▸ **Passage given**:
§
Brent dips after breaking $85
Meanwhile, the number of operational US oil rigs rises to a 17-month high
Brent crude futures traded down on Tuesday afternoon, having briefly broken past $85 per barrel earlier in the day.
Having risen to a new three-year high above $85.70 per barrel early on Monday, Brent crude futures have struggled to remain above the $85 threshold.
The commodity’s international benchmark has risen by $10 in the past month, driven by the ongoing disparity between supply and demand, high levels of inflation globally and deepening fears of a looming energy crisis in China.
China's energy crisis
Although the onset of winter will affect fuel demand across the northern hemisphere, it will come upon a Chinese economy that is already struggling with runaway energy costs.
On Monday, the National Bureau of Statistics (NBS) revealed that China’s economy grew by only 0.2% between August and September, while year-on-year GDP fell to 4.9%, the lowest reading of the year thus far.
§
▸ **Data supplied**:
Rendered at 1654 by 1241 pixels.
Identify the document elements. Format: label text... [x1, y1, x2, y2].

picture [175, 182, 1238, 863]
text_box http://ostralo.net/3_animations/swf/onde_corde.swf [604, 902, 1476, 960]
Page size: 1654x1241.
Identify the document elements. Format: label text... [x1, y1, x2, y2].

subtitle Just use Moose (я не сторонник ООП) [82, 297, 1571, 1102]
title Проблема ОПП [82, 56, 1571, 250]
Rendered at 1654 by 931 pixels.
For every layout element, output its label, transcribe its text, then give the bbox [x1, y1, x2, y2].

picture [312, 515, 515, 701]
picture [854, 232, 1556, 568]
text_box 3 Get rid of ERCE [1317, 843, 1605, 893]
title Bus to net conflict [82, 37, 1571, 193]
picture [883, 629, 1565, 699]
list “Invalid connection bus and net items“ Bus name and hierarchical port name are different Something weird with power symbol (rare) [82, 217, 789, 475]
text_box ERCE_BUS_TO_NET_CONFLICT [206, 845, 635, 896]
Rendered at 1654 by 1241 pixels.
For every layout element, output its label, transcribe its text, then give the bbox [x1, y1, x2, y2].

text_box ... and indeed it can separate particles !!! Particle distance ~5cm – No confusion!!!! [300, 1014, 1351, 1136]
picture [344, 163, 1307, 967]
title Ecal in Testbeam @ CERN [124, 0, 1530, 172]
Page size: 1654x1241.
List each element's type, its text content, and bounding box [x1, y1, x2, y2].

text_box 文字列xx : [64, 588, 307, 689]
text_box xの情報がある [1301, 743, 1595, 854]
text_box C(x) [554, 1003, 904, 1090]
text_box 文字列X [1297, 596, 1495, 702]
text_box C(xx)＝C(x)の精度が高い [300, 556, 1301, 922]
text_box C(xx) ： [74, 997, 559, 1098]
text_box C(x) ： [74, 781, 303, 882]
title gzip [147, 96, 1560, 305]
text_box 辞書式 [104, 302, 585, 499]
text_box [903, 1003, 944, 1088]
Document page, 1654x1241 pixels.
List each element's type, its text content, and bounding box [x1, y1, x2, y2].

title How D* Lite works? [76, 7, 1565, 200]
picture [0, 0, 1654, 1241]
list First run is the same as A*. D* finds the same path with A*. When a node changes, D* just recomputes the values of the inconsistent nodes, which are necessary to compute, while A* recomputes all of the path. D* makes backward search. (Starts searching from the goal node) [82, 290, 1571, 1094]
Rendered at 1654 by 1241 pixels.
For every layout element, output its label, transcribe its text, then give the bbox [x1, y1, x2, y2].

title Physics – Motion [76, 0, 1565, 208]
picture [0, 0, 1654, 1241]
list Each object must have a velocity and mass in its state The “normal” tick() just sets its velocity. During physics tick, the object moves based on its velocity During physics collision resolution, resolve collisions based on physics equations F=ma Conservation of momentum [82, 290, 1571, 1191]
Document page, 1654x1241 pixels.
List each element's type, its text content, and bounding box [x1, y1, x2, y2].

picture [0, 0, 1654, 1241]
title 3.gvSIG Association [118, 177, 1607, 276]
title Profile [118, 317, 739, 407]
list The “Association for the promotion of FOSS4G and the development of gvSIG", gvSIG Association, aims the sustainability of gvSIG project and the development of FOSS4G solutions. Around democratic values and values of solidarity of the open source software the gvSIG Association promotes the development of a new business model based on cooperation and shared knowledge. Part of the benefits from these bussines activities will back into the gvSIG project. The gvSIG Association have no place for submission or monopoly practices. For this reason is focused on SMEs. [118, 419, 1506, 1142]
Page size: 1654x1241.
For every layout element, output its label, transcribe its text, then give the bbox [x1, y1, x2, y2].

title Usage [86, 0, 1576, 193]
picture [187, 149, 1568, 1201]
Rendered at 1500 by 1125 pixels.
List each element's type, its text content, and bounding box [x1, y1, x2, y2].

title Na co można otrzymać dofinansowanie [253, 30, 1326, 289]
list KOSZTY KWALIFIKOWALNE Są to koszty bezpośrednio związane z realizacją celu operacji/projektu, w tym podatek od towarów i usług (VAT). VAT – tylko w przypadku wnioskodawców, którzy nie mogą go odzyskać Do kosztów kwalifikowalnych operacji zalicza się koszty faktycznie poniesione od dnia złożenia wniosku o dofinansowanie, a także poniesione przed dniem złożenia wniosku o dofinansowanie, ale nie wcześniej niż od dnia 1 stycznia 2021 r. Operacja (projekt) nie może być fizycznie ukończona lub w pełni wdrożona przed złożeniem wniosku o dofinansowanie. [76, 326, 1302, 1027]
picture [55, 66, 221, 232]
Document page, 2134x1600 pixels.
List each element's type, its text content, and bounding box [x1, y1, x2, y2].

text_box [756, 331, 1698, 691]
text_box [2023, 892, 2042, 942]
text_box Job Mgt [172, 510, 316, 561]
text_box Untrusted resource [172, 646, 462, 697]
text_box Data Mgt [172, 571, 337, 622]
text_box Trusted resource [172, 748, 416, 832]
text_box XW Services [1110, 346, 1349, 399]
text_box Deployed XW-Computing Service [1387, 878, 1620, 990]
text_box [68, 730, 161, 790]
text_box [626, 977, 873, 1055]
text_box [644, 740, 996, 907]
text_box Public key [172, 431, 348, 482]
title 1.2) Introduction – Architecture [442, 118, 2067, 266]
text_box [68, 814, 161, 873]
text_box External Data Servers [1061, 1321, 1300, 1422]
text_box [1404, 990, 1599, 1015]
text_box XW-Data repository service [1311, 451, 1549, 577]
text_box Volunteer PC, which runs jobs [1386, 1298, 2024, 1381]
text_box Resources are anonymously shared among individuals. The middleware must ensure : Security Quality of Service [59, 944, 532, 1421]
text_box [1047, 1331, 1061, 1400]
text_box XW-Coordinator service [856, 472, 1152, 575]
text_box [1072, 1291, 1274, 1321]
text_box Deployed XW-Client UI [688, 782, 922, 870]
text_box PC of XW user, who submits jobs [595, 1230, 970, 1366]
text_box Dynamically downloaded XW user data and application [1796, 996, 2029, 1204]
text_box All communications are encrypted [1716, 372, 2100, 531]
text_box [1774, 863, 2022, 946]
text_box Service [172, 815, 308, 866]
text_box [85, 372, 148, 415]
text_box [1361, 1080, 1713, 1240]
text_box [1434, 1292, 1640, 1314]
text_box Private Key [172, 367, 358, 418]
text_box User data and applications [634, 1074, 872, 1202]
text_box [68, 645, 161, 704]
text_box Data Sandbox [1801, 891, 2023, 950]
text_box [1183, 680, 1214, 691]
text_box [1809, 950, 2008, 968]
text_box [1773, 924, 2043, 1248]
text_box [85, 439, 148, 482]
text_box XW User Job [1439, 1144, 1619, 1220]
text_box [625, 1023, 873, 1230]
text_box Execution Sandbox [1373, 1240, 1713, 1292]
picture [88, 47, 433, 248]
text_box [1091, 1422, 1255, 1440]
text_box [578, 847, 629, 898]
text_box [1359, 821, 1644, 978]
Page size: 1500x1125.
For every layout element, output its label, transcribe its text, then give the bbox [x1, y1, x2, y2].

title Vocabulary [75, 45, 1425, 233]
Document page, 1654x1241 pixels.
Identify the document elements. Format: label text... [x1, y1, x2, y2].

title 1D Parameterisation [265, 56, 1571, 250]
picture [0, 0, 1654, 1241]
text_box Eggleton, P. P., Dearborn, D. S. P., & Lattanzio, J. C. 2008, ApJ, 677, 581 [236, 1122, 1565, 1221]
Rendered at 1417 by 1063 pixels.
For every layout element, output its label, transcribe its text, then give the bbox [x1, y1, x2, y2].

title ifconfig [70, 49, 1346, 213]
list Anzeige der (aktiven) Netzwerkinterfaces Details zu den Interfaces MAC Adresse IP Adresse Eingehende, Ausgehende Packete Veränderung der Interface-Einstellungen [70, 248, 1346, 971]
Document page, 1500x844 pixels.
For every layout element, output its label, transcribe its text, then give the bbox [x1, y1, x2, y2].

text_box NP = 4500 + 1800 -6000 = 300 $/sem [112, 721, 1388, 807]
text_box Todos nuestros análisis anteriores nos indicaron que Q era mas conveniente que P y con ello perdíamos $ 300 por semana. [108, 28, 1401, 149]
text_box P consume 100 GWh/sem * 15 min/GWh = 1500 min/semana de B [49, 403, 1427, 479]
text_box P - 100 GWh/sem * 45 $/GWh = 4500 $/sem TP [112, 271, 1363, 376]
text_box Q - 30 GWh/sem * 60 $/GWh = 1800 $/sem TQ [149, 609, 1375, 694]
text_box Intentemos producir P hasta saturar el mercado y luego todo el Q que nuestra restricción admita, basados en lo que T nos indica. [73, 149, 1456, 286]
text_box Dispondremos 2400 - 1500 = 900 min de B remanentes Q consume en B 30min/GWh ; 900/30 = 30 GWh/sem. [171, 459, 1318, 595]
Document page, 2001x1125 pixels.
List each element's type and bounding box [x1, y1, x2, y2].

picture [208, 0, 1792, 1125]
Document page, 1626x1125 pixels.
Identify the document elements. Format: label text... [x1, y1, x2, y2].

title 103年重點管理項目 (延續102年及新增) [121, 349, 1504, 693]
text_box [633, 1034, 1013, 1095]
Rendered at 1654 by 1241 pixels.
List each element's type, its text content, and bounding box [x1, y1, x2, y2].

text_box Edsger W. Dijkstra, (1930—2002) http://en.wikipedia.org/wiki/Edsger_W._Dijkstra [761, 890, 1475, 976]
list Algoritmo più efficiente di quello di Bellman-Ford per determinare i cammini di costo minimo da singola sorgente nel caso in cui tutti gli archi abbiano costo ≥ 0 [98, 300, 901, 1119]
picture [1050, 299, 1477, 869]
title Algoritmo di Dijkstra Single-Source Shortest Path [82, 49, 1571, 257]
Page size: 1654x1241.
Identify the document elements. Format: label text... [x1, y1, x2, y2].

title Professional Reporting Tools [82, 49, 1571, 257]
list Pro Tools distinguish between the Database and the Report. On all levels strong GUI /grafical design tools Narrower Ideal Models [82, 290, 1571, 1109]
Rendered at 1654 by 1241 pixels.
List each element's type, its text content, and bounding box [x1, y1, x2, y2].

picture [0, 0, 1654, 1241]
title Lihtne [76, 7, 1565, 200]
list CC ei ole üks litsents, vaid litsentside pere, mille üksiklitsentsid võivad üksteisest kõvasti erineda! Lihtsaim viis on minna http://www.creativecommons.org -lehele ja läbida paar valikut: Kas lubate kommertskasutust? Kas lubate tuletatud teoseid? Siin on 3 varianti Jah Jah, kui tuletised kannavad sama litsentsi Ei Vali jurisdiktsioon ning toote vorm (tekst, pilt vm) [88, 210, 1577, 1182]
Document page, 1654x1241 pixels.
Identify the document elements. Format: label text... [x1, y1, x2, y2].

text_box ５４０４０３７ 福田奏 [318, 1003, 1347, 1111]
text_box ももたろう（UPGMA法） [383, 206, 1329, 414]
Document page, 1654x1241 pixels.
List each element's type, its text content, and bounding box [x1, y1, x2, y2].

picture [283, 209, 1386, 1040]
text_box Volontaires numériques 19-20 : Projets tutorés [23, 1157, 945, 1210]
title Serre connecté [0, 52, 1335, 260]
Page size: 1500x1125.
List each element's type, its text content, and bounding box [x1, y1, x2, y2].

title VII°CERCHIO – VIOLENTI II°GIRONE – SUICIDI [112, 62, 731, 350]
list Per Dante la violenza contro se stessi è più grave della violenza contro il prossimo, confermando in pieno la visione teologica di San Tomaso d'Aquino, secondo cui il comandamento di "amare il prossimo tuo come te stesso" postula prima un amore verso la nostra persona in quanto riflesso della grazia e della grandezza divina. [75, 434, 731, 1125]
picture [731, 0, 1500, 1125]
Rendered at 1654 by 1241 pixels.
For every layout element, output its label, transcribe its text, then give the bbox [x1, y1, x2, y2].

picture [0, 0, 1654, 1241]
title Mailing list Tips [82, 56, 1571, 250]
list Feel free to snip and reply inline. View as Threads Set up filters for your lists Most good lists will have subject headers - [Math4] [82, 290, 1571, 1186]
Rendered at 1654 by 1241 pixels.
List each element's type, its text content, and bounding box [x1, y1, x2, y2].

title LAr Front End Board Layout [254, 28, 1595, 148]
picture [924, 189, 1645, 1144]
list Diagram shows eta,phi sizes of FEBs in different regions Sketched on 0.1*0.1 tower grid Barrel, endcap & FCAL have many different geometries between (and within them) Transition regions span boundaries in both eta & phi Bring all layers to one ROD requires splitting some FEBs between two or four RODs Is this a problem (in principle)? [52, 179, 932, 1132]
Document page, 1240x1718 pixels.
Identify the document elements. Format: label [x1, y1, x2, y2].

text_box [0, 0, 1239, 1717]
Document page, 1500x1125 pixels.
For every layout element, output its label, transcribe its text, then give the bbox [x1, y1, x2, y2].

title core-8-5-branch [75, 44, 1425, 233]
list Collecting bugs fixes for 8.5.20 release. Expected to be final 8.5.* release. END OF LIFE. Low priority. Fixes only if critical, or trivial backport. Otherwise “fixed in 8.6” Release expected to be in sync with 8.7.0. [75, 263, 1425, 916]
§
▸ **Set exercise A**: Could you return the whole Brent crude article word for word?
▸ **Set exercise B**: Can you retype the listing lines from the one containing "Document page, 1626x1125 pixels." up to and including the one containing "list Pro Tools", and nothing else?

▸ **Written solution A**:
Brent dips after breaking $85
Meanwhile, the number of operational US oil rigs rises to a 17-month high
Brent crude futures traded down on Tuesday afternoon, having briefly broken past $85 per barrel earlier in the day.
Having risen to a new three-year high above $85.70 per barrel early on Monday, Brent crude futures have struggled to remain above the $85 threshold.
The commodity’s international benchmark has risen by $10 in the past month, driven by the ongoing disparity between supply and demand, high levels of inflation globally and deepening fears of a looming energy crisis in China.
China's energy crisis
Although the onset of winter will affect fuel demand across the northern hemisphere, it will come upon a Chinese economy that is already struggling with runaway energy costs.
On Monday, the National Bureau of Statistics (NBS) revealed that China’s economy grew by only 0.2% between August and September, while year-on-year GDP fell to 4.9%, the lowest reading of the year thus far.

▸ **Written solution B**:
Document page, 1626x1125 pixels.
Identify the document elements. Format: label text... [x1, y1, x2, y2].

title 103年重點管理項目 (延續102年及新增) [121, 349, 1504, 693]
text_box [633, 1034, 1013, 1095]
Rendered at 1654 by 1241 pixels.
List each element's type, its text content, and bounding box [x1, y1, x2, y2].

text_box Edsger W. Dijkstra, (1930—2002) http://en.wikipedia.org/wiki/Edsger_W._Dijkstra [761, 890, 1475, 976]
list Algoritmo più efficiente di quello di Bellman-Ford per determinare i cammini di costo minimo da singola sorgente nel caso in cui tutti gli archi abbiano costo ≥ 0 [98, 300, 901, 1119]
picture [1050, 299, 1477, 869]
title Algoritmo di Dijkstra Single-Source Shortest Path [82, 49, 1571, 257]
Page size: 1654x1241.
Identify the document elements. Format: label text... [x1, y1, x2, y2].

title Professional Reporting Tools [82, 49, 1571, 257]
list Pro Tools distinguish between the Database and the Report. On all levels strong GUI /grafical design tools Narrower Ideal Models [82, 290, 1571, 1109]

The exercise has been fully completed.